• _WORK INSTRUCTIONS_:
Please reproduce the entries below exactly as they stand, but leave the pictures out.

• _RECORDS SHOWN_:
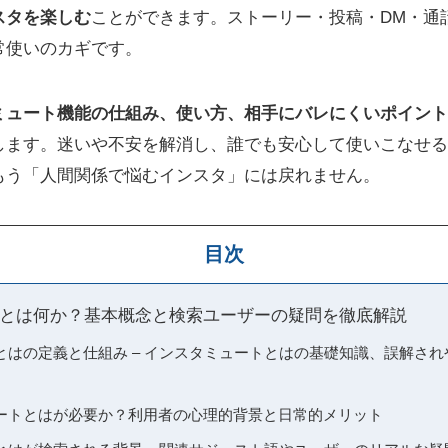
スタを楽しむ
ことができます。ストーリー・投稿・DM・通
常使いのカギです。
ミュート機能の仕組み、使い方、相手にバレにくいポイント
します。迷いや不安を解消し、誰でも安心して使いこなせる
もう「人間関係で悩むインスタ」には戻れません。
目次
とは何か？基本概念と検索ユーザーの疑問を徹底解説
とはの定義と仕組み – インスタミュートとはの基礎知識、誤解さ
ートとはが必要か？利用者の心理的背景と日常的メリット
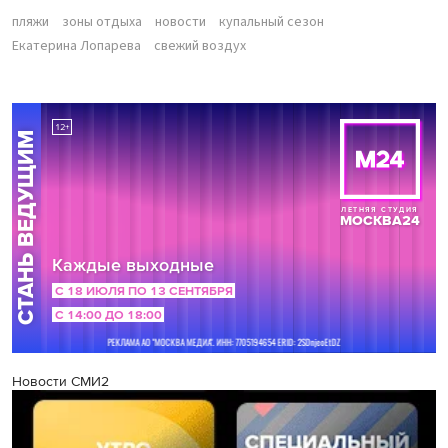
пляжи
зоны отдыха
новости
купальный сезон
Екатерина Лопарева
свежий воздух
Новости СМИ2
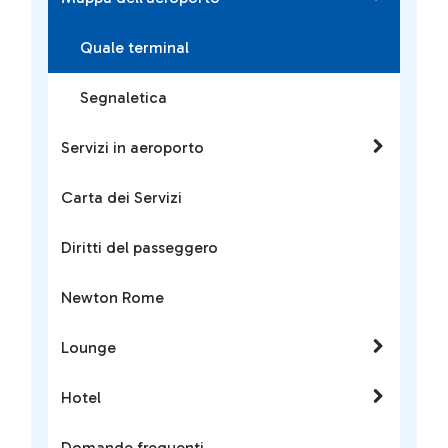
Quale terminal
Segnaletica
Servizi in aeroporto
Carta dei Servizi
Diritti del passeggero
Newton Rome
Lounge
Hotel
Domande frequenti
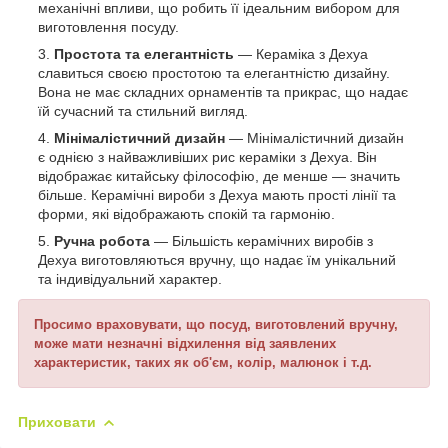
механічні впливи, що робить її ідеальним вибором для
виготовлення посуду.
Простота та елегантність
— Кераміка з Дехуа
славиться своєю простотою та елегантністю дизайну.
Вона не має складних орнаментів та прикрас, що надає
їй сучасний та стильний вигляд.
Мінімалістичний дизайн
— Мінімалістичний дизайн
є однією з найважливіших рис кераміки з Дехуа. Він
відображає китайську філософію, де менше — значить
більше. Керамічні вироби з Дехуа мають прості лінії та
форми, які відображають спокій та гармонію.
Ручна робота
— Більшість керамічних виробів з
Дехуа виготовляються вручну, що надає їм унікальний
та індивідуальний характер.
Просимо враховувати, що посуд, виготовлений вручну,
може мати незначні відхилення від заявлених
характеристик, таких як об'єм, колір, малюнок і т.д.
Приховати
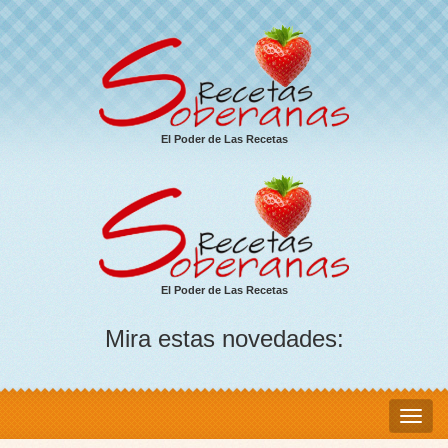
El Poder de Las Recetas
El Poder de Las Recetas
Mira estas novedades:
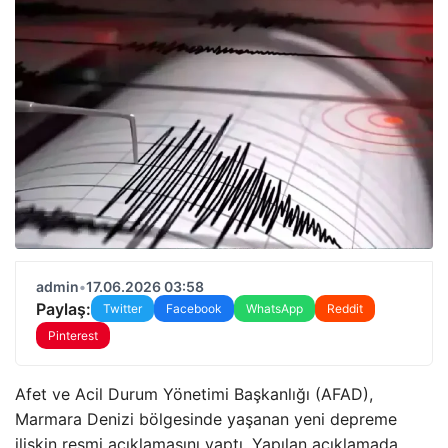
admin
•
17.06.2026 03:58
Paylaş:
Twitter
Facebook
WhatsApp
Reddit
Pinterest
Afet ve Acil Durum Yönetimi Başkanlığı (AFAD),
Marmara Denizi bölgesinde yaşanan yeni depreme
ilişkin resmi açıklamasını yaptı. Yapılan açıklamada,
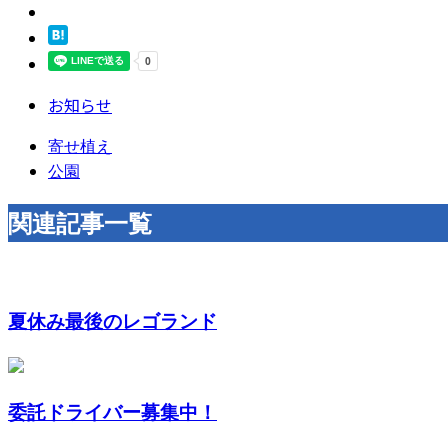
お知らせ
寄せ植え
公園
関連記事一覧
夏休み最後のレゴランド
委託ドライバー募集中！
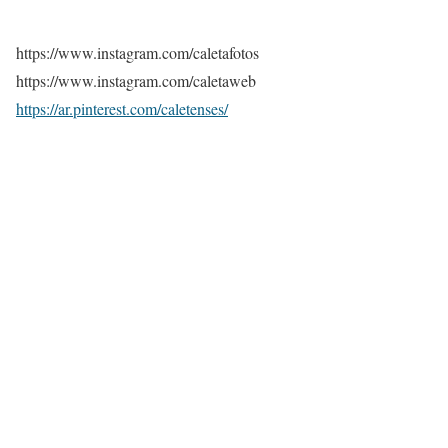
https://www.instagram.com/caletafotos
https://www.instagram.com/caletaweb
https://ar.pinterest.com/caletenses/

• _EXERCISE RESULT_:
スタを楽しむ
ことができます。ストーリー・投稿・DM・通
常使いのカギです。
ミュート機能の仕組み、使い方、相手にバレにくいポイント
します。迷いや不安を解消し、誰でも安心して使いこなせる
もう「人間関係で悩むインスタ」には戻れません。
目次
とは何か？基本概念と検索ユーザーの疑問を徹底解説
とはの定義と仕組み – インスタミュートとはの基礎知識、誤解さ
ートとはが必要か？利用者の心理的背景と日常的メリット
пляжи
зоны отдыха
новости
купальный сезон
Екатерина Лопарева
свежий воздух
Новости СМИ2
Quale terminal
Segnaletica
Servizi in aeroporto
Carta dei Servizi
Diritti del passeggero
Newton Rome
Lounge
Hotel
Domande frequenti
механічні впливи, що робить її ідеальним вибором для
виготовлення посуду.
Простота та елегантність
— Кераміка з Дехуа
славиться своєю простотою та елегантністю дизайну.
Вона не має складних орнаментів та прикрас, що надає
їй сучасний та стильний вигляд.
Мінімалістичний дизайн
— Мінімалістичний дизайн
є однією з найважливіших рис кераміки з Дехуа. Він
відображає китайську філософію, де менше — значить
більше. Керамічні вироби з Дехуа мають прості лінії та
форми, які відображають спокій та гармонію.
Ручна робота
— Більшість керамічних виробів з
Дехуа виготовляються вручну, що надає їм унікальний
та індивідуальний характер.
Просимо враховувати, що посуд, виготовлений вручну,
може мати незначні відхилення від заявлених
характеристик, таких як об'єм, колір, малюнок і т.д.
Приховати
El Poder de Las Recetas
El Poder de Las Recetas
Mira estas novedades:
admin
•
17.06.2026 03:58
Paylaş:
Twitter
Facebook
WhatsApp
Reddit
Pinterest
Afet ve Acil Durum Yönetimi Başkanlığı (AFAD),
Marmara Denizi bölgesinde yaşanan yeni depreme
ilişkin resmi açıklamasını yaptı. Yapılan açıklamada,
お知らせ
寄せ植え
公園
関連記事一覧
夏休み最後のレゴランド
委託ドライバー募集中！
https://www.instagram.com/caletafotos
https://www.instagram.com/caletaweb
https://ar.pinterest.com/caletenses/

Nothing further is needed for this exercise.